As other concerns about technology such as online speech and privacy gain renewed attention, policymakers should remember that antitrust is not a tool designed to solve other policy problems. Antitrust should remain focused on the competitiveness of the marketplace.

As Senate Judiciary Antitrust Subcommittee Chairman Mike Lee wrote in response to criticism that he was not using his subcommittee’s powers to investigate content decisions by Google, “[O]ur nation’s antitrust laws, the Sherman Act, the Clayton Act, and the Federal Trade Commission Act, were not designed, nor are they equipped, to regulate political bias in technology or media companies.” Not only would a breakup of Big Tech fail to solve concerns about content moderation, but using the law for such a purpose would be inconsistent with its purpose and could allow a future where antitrust could be weaponized for any number of policy reasons. This shift would return to the uncertainty of the era prior to the consumer welfare standard. Moreover, even if efforts to break up the biggest companies are successful, there is no guarantee that smaller companies would be more privacy sensitive or engage in different content moderation strategies. In fact, with more limited resources and less efficient options, these problems might even increase.

If antitrust standards shift, policymakers should be concerned about how it could be abused and how that risk might impact entrepreneurs and innovators. For example, recent testimony by whistleblowers claims that the Department of Justice conducted antitrust investigations into the merger of small cannabis firms and the emissions agreement between California and four automakers for political motives. Changing the standard to allow for policy considerations would make such abuse of antitrust far more plausible and could dampen increased competition rather than encourage it. Such a shift would allow for rapid swings in the use of competition law, creating uncertainty for innovators and potentially depriving consumers of beneficial mergers or expansions.

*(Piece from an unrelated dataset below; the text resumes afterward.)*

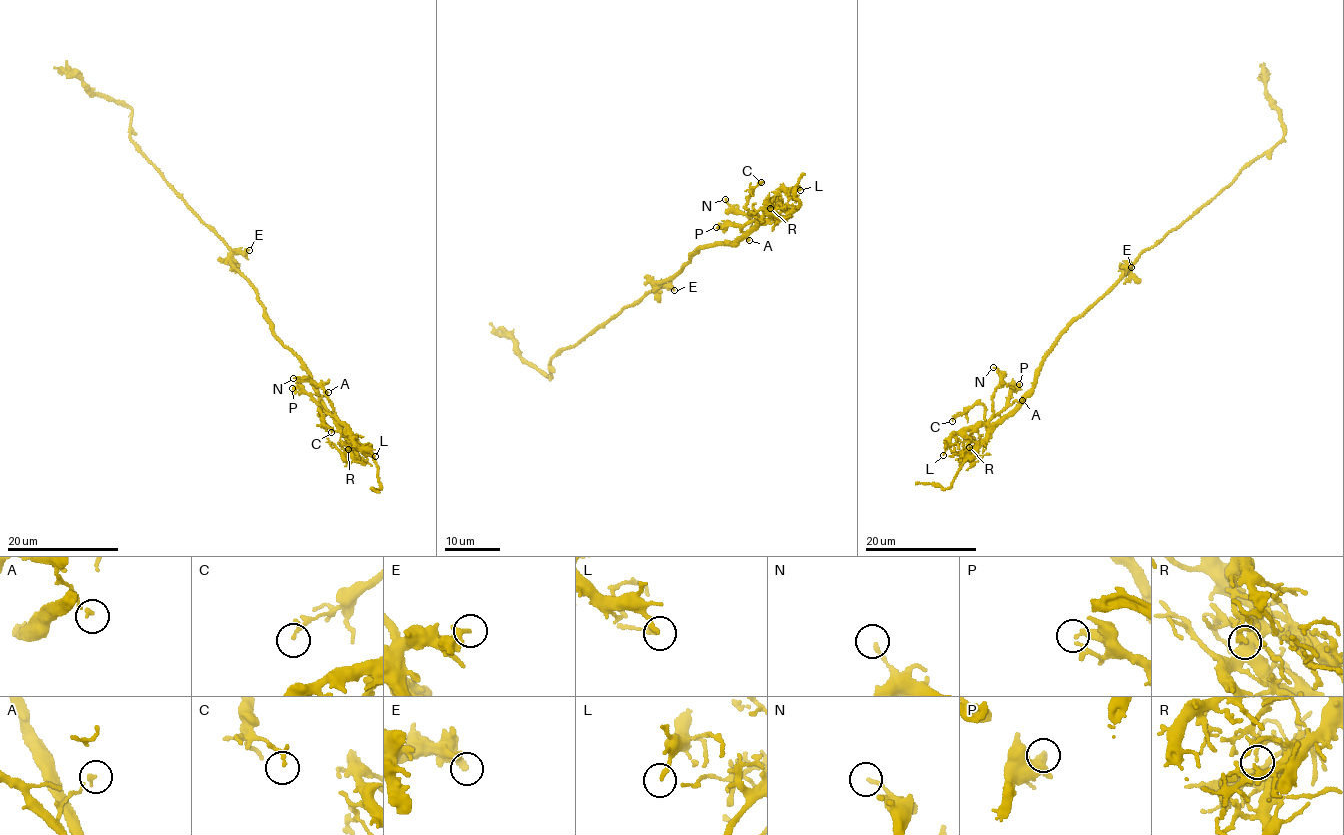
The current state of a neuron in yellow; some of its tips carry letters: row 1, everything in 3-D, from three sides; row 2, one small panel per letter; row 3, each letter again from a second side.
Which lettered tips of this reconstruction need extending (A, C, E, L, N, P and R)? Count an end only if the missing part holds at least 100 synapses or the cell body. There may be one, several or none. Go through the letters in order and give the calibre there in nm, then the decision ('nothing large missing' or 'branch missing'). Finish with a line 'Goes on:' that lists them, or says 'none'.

Technology has proven to be an incredibly dynamic field with rapid changes, and especially during the pandemic consumers have benefited immensely from technology. Many still view technology companies with suspicion, however, indicating the “techlash” is far from over. Some policymakers and tech critics continue to see antitrust as a one-size-fits-all tool to solve any number of concerns, even though this area of law was designed for a very specific purpose. Shifting away from the consumer welfare standard would generate any number of issues, resulting in confusion for companies and deterring choices that might be beneficial to consumers. Attempting to use antitrust for anything other than competition-related concerns may make the underlying problems worse and allow for future abuse of this powerful area of law.